#### WHAT YOU ARE ASKED TO DO:
Out of the entries that follow, copy each line containing "quality".

(Stored data)
----
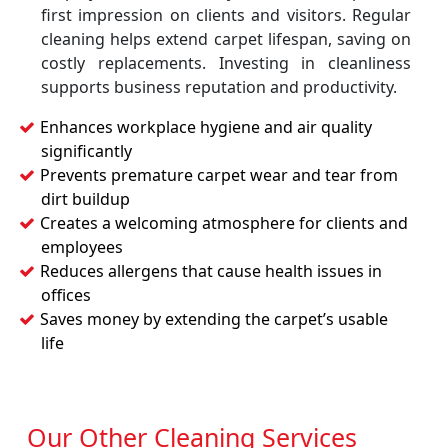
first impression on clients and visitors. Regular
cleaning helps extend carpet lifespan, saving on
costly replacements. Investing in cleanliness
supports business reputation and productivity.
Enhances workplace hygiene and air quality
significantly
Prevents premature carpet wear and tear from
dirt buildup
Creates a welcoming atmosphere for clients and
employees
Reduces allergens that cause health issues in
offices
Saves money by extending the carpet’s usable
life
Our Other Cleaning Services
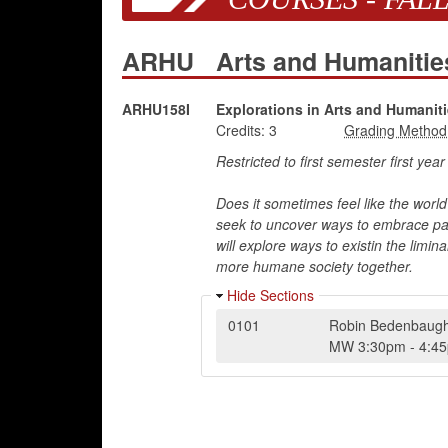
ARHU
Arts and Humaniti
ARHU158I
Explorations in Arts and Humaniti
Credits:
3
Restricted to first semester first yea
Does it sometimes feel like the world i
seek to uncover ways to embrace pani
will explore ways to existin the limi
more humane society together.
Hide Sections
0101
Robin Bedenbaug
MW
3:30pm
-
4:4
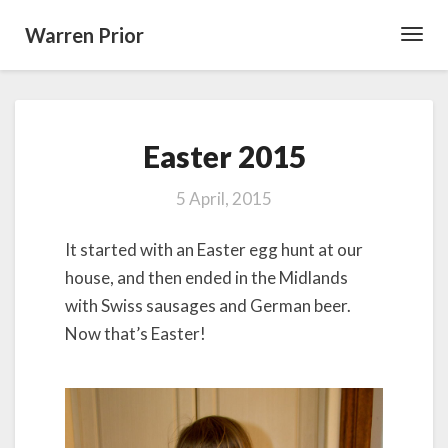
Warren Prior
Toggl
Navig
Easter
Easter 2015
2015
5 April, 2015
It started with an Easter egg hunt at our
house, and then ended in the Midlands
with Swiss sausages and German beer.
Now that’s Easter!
----
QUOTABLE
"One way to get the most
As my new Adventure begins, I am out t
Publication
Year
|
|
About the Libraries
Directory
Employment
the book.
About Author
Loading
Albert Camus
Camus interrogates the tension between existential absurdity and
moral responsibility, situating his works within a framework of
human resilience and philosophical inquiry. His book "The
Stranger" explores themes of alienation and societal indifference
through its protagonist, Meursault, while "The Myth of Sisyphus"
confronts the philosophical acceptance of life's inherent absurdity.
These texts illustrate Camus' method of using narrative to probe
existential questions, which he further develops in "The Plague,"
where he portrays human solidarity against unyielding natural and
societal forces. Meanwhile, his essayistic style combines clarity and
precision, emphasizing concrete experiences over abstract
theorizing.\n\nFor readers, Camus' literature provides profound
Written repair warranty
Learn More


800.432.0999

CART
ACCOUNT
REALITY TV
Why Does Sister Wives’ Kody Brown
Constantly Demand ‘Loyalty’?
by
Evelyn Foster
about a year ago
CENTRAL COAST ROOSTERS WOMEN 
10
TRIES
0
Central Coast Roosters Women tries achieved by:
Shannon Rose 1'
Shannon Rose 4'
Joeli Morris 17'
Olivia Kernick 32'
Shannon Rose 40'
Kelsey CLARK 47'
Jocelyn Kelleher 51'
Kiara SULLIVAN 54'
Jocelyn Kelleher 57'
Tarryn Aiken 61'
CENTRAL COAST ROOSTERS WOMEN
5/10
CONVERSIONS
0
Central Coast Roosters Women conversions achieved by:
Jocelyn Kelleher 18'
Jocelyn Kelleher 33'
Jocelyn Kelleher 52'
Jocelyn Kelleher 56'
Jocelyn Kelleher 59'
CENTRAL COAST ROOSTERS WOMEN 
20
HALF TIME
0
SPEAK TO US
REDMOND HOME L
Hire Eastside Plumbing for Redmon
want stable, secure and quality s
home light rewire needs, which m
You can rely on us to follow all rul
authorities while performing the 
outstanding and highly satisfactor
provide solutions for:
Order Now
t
----
#### RESPONSE TO THE EXERCISE:
Enhances workplace hygiene and air quality
want stable, secure and quality s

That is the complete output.